Step 4: Create Box (for the quadratic \( x^2+3x + 2 \))

	\( x \)	\( 1 \)
\( 2 \)	\( 2x \)	\( 2 \)

Step 5: Write common factors

The first row has a common factor of \( x \), and the second row has a common factor of 2. The first column has a common factor of \( x \), and the second column has a common factor of 1. So the factored form of \( x^2 + 3x + 2 \) is \( (x + 1)(x + 2) \). Then the factored form of the original quadratic \( 2x^2+6x + 4 \) is \( 2(x + 1)(x + 2) \).

If you provide a specific quadratic equation with \( a>1 \), we can follow the steps to convert it from standard to factored form.

Answer:

Step 1: Identify a, b, c

For \( 2x^2 + 6x + 4 \), we have \( a = 2 \), \( b = 6 \), \( c = 4 \).

Step 2: Check GCF

The GCF of 2, 6, and 4 is 2. Factor out 2: \( 2(x^2 + 3x + 2) \).
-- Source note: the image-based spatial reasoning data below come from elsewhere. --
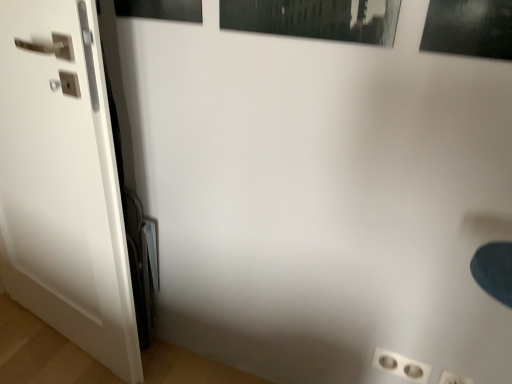
Image resolution: width=512 pixels, height=384 pixels. What do you see at coordinates (401, 366) in the screenshot?
I see `white plastic outlet at lower right` at bounding box center [401, 366].

Identify the location of matte black picture frame at upper left. point(161,9).

Relative to white glossy door at left, is matte black picture frame at upper left in front or behind?

matte black picture frame at upper left is behind white glossy door at left.

From the image's perspective, who appears lower, matte black picture frame at upper left or white glossy door at left?

white glossy door at left appears lower in the image.

This screenshot has height=384, width=512. Find the location of `picture frame lying above the white glossy door at left (from the image's perspective)`. picture frame lying above the white glossy door at left (from the image's perspective) is located at coordinates (161, 9).

In terms of width, does matte black picture frame at upper left look wider or thinner when compared to white plastic outlet at lower right?

matte black picture frame at upper left is wider than white plastic outlet at lower right.

From the image's perspective, is matte black picture frame at upper left located above or below white plastic outlet at lower right?

From the image's perspective, matte black picture frame at upper left appears above white plastic outlet at lower right.

In terms of height, does matte black picture frame at upper left look taller or shorter compared to white plastic outlet at lower right?

Considering their sizes, matte black picture frame at upper left has more height than white plastic outlet at lower right.

From a real-world perspective, between matte black picture frame at upper left and white plastic outlet at lower right, who is vertically higher?

matte black picture frame at upper left.

Is white glossy door at left aimed at matte black picture frame at upper left?

No, white glossy door at left is not turned towards matte black picture frame at upper left.

Is white glossy door at left next to matte black picture frame at upper left and touching it?

No, white glossy door at left is not in contact with matte black picture frame at upper left.

Which of these two, white glossy door at left or matte black picture frame at upper left, is bigger?

white glossy door at left is bigger.

You are a GUI agent. You are given a task and a screenshot of the screen. Output one action in this format:
    pyautogui.click(x=<x>, y=<y>)
    Task: Click on the electric outlet behind the white glossy door at left
    This screenshot has height=384, width=512.
    Given the screenshot: What is the action you would take?
    pyautogui.click(x=401, y=366)

From the image's perspective, which is above, white glossy door at left or white plastic outlet at lower right?

white glossy door at left.

Are white glossy door at left and white plastic outlet at lower right beside each other?

No, white glossy door at left is not touching white plastic outlet at lower right.

From the picture: Are white plastic outlet at lower right and white glossy door at left beside each other?

No, white plastic outlet at lower right is not beside white glossy door at left.

Is white plastic outlet at lower right positioned with its back to white glossy door at left?

white plastic outlet at lower right does not have its back to white glossy door at left.

Looking at this image, choose the correct answer: Is white plastic outlet at lower right inside white glossy door at left or outside it?

white plastic outlet at lower right is outside white glossy door at left.

Identify the location of door on the left of white plastic outlet at lower right. This screenshot has width=512, height=384. (63, 182).

Is white plastic outlet at lower right inside or outside of matte black picture frame at upper left?

white plastic outlet at lower right is spatially situated outside matte black picture frame at upper left.

Looking at their sizes, would you say white plastic outlet at lower right is wider or thinner than matte black picture frame at upper left?

In the image, white plastic outlet at lower right appears to be more narrow than matte black picture frame at upper left.

Is white plastic outlet at lower right far from matte black picture frame at upper left?

Yes.

Measure the distance between white plastic outlet at lower right and matte black picture frame at upper left.

white plastic outlet at lower right is 3.61 feet from matte black picture frame at upper left.

Identify the location of picture frame that is above the white glossy door at left (from the image's perspective). The height and width of the screenshot is (384, 512). (161, 9).

The width and height of the screenshot is (512, 384). Find the location of `electric outlet located below the matte black picture frame at upper left (from the image's perspective)`. electric outlet located below the matte black picture frame at upper left (from the image's perspective) is located at coordinates (401, 366).

Considering their positions, is matte black picture frame at upper left positioned further to white plastic outlet at lower right than white glossy door at left?

The object further to white plastic outlet at lower right is matte black picture frame at upper left.

Which object lies further to the anchor point matte black picture frame at upper left, white plastic outlet at lower right or white glossy door at left?

Based on the image, white plastic outlet at lower right appears to be further to matte black picture frame at upper left.

In the scene shown: When comparing their distances from white plastic outlet at lower right, does white glossy door at left or matte black picture frame at upper left seem closer?

white glossy door at left is closer to white plastic outlet at lower right.

Looking at the image, which one is located further to white glossy door at left, white plastic outlet at lower right or matte black picture frame at upper left?

Among the two, white plastic outlet at lower right is located further to white glossy door at left.

Looking at the image, which one is located closer to matte black picture frame at upper left, white glossy door at left or white plastic outlet at lower right?

white glossy door at left.

Based on their spatial positions, is matte black picture frame at upper left or white plastic outlet at lower right further from white glossy door at left?

white plastic outlet at lower right.

You are a GUI agent. You are given a task and a screenshot of the screen. Output one action in this format:
    pyautogui.click(x=<x>, y=<y>)
    Task: Click on the picture frame between white glossy door at left and white plastic outlet at lower right in the horizontal direction
    
    Given the screenshot: What is the action you would take?
    pyautogui.click(x=161, y=9)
Step 3: Use X - method (for the quadratic inside the parentheses \( x^2+3x + 2 \), here \( a = 1 \) now, but originally for the outer quadratic \( a = 2 \), after factoring GCF, we deal with the simpler quadratic). For \( x^2+3x + 2 \), we need two numbers that multiply to \( a\times c=1\times2 = 2 \) and add up to \( b = 3 \). The numbers are 1 and 2.

Step 4: Create Box (for the quadratic \( x^2+3x + 2 \))

	\( x \)	\( 1 \)
\( 2 \)	\( 2x \)	\( 2 \)

Step 5: Write common factors

The first row has a common factor of \( x \), and the second row has a common factor of 2. The first column has a common factor of \( x \), and the second column has a common factor of 1. So the factored form of \( x^2 + 3x + 2 \) is \( (x + 1)(x + 2) \). Then the factored form of the original quadratic \( 2x^2+6x + 4 \) is \( 2(x + 1)(x + 2) \).

If you provide a specific quadratic equation with \( a>1 \), we can follow the steps to convert it from standard to factored form.